#### Records to use

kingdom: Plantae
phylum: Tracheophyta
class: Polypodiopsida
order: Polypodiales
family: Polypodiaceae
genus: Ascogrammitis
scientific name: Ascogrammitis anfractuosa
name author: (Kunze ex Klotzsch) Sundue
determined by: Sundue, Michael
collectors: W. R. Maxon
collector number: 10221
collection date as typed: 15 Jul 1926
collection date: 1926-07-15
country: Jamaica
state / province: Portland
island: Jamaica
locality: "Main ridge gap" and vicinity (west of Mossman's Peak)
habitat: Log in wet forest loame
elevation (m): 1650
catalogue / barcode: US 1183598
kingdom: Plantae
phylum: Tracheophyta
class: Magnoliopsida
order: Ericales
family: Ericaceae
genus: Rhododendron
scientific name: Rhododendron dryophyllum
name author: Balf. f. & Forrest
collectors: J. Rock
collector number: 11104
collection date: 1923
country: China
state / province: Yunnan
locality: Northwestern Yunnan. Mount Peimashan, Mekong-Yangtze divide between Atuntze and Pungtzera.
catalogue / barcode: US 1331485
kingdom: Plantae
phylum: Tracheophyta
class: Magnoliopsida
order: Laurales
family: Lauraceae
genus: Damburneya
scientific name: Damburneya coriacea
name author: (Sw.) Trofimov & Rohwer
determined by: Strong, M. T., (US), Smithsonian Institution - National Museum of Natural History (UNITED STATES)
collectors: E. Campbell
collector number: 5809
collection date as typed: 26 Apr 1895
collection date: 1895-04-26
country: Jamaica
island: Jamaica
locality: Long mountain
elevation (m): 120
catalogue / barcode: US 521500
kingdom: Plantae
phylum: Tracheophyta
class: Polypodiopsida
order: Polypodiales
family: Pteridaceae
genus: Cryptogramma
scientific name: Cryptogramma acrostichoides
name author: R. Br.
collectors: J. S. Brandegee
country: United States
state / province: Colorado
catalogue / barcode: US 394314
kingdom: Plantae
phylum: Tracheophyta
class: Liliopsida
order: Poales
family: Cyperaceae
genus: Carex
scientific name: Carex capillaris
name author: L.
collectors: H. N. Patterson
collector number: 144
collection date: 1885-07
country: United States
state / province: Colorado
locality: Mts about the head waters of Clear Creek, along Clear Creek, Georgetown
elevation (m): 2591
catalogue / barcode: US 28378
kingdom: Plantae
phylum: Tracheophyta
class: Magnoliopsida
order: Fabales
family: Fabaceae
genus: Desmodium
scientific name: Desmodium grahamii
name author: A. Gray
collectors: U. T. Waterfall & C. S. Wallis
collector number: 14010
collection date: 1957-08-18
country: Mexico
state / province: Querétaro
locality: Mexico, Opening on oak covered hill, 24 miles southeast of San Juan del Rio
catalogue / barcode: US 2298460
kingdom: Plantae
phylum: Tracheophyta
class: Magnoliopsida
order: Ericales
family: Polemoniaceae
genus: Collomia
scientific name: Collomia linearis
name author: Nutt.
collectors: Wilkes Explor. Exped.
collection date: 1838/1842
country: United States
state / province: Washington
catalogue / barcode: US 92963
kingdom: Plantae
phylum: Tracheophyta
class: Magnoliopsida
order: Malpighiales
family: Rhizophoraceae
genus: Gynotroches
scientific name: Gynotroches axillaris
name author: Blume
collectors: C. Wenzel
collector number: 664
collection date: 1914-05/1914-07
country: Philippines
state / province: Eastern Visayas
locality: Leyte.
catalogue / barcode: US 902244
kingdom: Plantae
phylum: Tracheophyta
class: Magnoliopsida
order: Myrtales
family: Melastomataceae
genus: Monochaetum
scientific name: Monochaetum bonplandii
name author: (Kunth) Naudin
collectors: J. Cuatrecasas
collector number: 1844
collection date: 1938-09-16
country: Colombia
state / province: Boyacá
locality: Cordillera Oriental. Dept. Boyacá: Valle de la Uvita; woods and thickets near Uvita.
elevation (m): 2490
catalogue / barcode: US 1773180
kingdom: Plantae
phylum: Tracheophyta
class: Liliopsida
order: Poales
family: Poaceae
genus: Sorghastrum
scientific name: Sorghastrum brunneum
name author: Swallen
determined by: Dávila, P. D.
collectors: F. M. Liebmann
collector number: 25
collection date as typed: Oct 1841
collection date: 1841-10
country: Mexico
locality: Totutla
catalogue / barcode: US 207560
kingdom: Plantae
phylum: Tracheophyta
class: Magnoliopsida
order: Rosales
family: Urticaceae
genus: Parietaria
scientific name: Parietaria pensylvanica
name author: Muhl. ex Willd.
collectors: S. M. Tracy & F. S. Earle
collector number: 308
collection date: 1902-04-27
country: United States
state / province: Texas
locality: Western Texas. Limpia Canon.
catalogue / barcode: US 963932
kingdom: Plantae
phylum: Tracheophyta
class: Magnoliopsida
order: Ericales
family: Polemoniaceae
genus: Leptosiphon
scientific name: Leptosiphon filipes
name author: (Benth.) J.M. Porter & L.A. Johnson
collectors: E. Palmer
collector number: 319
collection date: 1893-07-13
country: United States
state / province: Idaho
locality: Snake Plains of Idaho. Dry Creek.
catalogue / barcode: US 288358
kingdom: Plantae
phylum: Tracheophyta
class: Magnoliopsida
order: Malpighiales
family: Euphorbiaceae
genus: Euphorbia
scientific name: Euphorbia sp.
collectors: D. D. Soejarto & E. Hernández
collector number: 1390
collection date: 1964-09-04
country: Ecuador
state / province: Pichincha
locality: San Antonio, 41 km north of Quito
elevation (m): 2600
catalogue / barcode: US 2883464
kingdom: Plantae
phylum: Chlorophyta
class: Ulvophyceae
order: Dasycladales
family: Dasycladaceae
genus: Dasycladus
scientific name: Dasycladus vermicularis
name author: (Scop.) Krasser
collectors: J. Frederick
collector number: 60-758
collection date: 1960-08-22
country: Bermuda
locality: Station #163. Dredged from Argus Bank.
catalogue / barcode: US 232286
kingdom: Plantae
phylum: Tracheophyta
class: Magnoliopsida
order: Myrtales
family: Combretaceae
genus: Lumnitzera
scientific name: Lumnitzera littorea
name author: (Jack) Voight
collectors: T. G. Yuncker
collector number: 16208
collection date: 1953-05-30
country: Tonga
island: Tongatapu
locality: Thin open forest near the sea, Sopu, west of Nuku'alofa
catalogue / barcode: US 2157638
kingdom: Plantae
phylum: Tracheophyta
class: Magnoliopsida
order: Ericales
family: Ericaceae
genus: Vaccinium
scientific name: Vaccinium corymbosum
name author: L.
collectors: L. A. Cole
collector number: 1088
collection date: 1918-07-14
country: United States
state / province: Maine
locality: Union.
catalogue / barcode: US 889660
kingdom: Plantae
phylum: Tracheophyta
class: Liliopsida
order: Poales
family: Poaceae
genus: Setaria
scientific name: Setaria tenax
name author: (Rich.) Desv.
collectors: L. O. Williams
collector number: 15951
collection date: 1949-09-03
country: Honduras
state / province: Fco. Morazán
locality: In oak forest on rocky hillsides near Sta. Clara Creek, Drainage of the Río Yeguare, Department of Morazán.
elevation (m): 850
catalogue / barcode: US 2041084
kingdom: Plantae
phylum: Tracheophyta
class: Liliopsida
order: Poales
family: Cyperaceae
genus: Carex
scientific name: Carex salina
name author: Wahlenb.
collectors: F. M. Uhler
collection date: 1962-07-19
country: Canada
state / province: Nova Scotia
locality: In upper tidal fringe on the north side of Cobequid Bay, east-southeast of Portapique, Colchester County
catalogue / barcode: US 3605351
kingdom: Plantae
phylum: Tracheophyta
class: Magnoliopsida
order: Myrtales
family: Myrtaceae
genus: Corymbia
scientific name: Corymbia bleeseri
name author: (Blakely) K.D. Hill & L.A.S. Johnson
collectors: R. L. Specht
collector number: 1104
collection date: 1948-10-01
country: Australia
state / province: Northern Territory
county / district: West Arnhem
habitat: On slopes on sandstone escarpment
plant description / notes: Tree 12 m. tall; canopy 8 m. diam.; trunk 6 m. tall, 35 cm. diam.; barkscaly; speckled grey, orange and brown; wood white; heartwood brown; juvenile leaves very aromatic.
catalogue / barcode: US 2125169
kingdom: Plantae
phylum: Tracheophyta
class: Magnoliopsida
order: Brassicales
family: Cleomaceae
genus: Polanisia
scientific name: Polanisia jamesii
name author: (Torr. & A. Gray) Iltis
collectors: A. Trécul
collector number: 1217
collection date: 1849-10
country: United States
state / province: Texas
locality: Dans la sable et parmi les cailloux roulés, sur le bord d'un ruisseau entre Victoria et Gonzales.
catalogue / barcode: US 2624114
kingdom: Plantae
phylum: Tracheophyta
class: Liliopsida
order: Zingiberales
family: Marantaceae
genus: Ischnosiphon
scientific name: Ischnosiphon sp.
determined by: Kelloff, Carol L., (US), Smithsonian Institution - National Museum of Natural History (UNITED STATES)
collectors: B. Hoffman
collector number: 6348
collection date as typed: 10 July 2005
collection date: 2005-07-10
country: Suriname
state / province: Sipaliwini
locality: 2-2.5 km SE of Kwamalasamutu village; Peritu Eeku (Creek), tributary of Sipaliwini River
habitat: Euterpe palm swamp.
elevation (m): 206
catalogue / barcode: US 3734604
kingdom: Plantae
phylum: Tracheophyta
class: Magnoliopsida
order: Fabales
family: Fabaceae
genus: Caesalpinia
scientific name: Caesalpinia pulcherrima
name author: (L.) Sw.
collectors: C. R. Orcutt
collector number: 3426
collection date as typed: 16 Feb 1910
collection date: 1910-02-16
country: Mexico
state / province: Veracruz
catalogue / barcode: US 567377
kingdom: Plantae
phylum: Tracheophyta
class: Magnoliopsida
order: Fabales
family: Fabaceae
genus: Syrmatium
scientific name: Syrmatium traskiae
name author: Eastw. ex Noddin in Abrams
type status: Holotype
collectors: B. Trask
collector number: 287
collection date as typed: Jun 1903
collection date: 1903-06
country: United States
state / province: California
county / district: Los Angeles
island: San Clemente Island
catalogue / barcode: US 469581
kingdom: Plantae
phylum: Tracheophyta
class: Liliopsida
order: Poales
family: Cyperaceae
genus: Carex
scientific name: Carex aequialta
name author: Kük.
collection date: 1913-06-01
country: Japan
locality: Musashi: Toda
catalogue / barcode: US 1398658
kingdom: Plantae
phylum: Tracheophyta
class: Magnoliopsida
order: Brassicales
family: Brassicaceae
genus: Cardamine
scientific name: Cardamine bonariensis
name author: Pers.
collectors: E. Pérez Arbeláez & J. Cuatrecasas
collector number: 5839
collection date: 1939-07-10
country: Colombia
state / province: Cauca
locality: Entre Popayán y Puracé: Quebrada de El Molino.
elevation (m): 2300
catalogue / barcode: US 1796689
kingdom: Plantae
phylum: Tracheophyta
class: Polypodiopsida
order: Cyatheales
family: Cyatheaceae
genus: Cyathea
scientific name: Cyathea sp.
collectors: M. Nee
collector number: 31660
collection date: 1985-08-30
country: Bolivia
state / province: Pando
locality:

########

Job: Copy out, without any change, the lines of the entries from the line containing "catalogue / barcode: US 288358" up to and including the line containing "locality: Union.".

Task response:
catalogue / barcode: US 288358
kingdom: Plantae
phylum: Tracheophyta
class: Magnoliopsida
order: Malpighiales
family: Euphorbiaceae
genus: Euphorbia
scientific name: Euphorbia sp.
collectors: D. D. Soejarto & E. Hernández
collector number: 1390
collection date: 1964-09-04
country: Ecuador
state / province: Pichincha
locality: San Antonio, 41 km north of Quito
elevation (m): 2600
catalogue / barcode: US 2883464
kingdom: Plantae
phylum: Chlorophyta
class: Ulvophyceae
order: Dasycladales
family: Dasycladaceae
genus: Dasycladus
scientific name: Dasycladus vermicularis
name author: (Scop.) Krasser
collectors: J. Frederick
collector number: 60-758
collection date: 1960-08-22
country: Bermuda
locality: Station #163. Dredged from Argus Bank.
catalogue / barcode: US 232286
kingdom: Plantae
phylum: Tracheophyta
class: Magnoliopsida
order: Myrtales
family: Combretaceae
genus: Lumnitzera
scientific name: Lumnitzera littorea
name author: (Jack) Voight
collectors: T. G. Yuncker
collector number: 16208
collection date: 1953-05-30
country: Tonga
island: Tongatapu
locality: Thin open forest near the sea, Sopu, west of Nuku'alofa
catalogue / barcode: US 2157638
kingdom: Plantae
phylum: Tracheophyta
class: Magnoliopsida
order: Ericales
family: Ericaceae
genus: Vaccinium
scientific name: Vaccinium corymbosum
name author: L.
collectors: L. A. Cole
collector number: 1088
collection date: 1918-07-14
country: United States
state / province: Maine
locality: Union.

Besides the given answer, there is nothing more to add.